Why Orwell’s classic ‘1984’ is still fresh in an angst-filled, social media-dominated age

Seventy years after its publication, George Orwell’s classic dystopian novel “1984” continues to fascinate readers, in particular youngsters growing up in a social media-dominated age of increasing angst.

“Some students are very shocked by it, and remain shocked by it,” said Michael Callanan, an English teacher and director of the Orwell Youth Prize, which supports political expression amongst young people.

“It is part of the paradox of a book being 70-years-old,” he added.

“I think they were taken aback by how fresh and how true to our lives today it strangely is.”

LOS ANGELES, CA – JANUARY 25: A copy of George Orwell’s novel ‘1984’ is displayed at The Last Bookstore on January 25, 2017 in Los Angeles, California. George Orwell’s 68 year-old dystopian novel ‘1984’ has surged to the top of Amazon.com’s best seller list and its publisher Penguin has put in an order for 75,000 reprints. (Photo Illustration by Justin Sullivan/Getty Images)

Written in 1948, and published the following year, “1984” depicted a chilling future world in which a totalitarian state controls people’s thoughts and actions, suppressing any dissent.

This rigidly-controlled society features a so-called “ministry of truth” that distorts reality, with the ever-watchful eyes of “Big Brother” keeping tabs on citizens’ behaviour.

The novel introduced other terms that have endured in the lexicon, including “double-think”, which means “the power of holding two contradictory beliefs in one’s mind simultaneously, and accepting both of them”, according to Orwell.

For Jean Seaton, director of the Orwell Foundation, which promotes the work of the writer who died in 1950 aged 46, and administers various awards, his masterpiece was “very prescient”.

She noted the book’s description of “two minutes hate” — in which citizens watch a daily film inciting them to hate enemies of the state — as comparable to online hate-mobs today.

Sales spikes

Over the seven decades since its publication, “1984” has remained omnipresent on the social landscape, and even seen periodic spikes in sales.

In 2017 it enjoyed a boom in popularity after one of US President Donald Trump’s advisors used the term “alternative facts”, a phrase used in the book.

In Britain, sales that year increased by an eye-popping 165 percent, publisher Penguin Books told AFP.

The novel also saw a marked increase in purchases in 2013, after the revelations of mass state spying by US whistleblower Edward Snowden.
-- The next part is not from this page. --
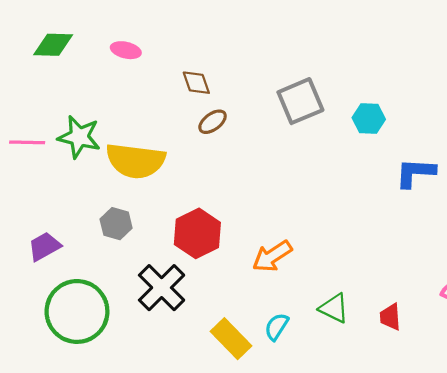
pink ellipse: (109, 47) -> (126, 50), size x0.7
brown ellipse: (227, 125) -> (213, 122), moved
A demonstrator holds up George Orwell’s book ‘1984’ during a rally outside the Art and Cultural centre in Bangkok on February 14, 2015. Dozens of anti-coup activists held a demonstration in central Bangkok on February 14, handing out roses and copies of George Orwell’s “1984” — a rare expression of public dissent in a nation still under strict martial law. AFP PHOTO / Nicolas ASFOURI (Photo by NICOLAS ASFOURI / AFP)

Callanan, who has been teaching for 30 years, said today’s teenagers are not “frightened of it in a way that maybe previous generations were”.

“But in the past couple of years with the rise of Trump, there is now significant minorities of students that are very concerned about the way the world is going — and of course truth is the big thing,” he added.

Thought police

Even those who have not read “1984” can be hard pressed to avoid its influence on popular culture, from movies and music through to video games.

When students open the book for the first time, Callanan said they “immediately recognise things like ‘double-think’ and the ‘thought police’.

“These kind of Orwell phrases are out there in the zeitgeist, and kids have heard of them,” the teacher at a school northwest of London added.

The book appears particularly relevant amid wider public interest in dystopian fiction and drama on television and in cinemas, with television hits like “The Handmaid’s Tale” and “Black Mirror” and film adaptations such as the “Hunger Games” series.

Callanan tells his pupils Orwell is “the granddaddy” of these contemporary works.

“People read it when they are young and then read it when they are older and come to a different understanding of what it is saying,” Seaton added.

“People are reading it for signs of what they should be worried about now.”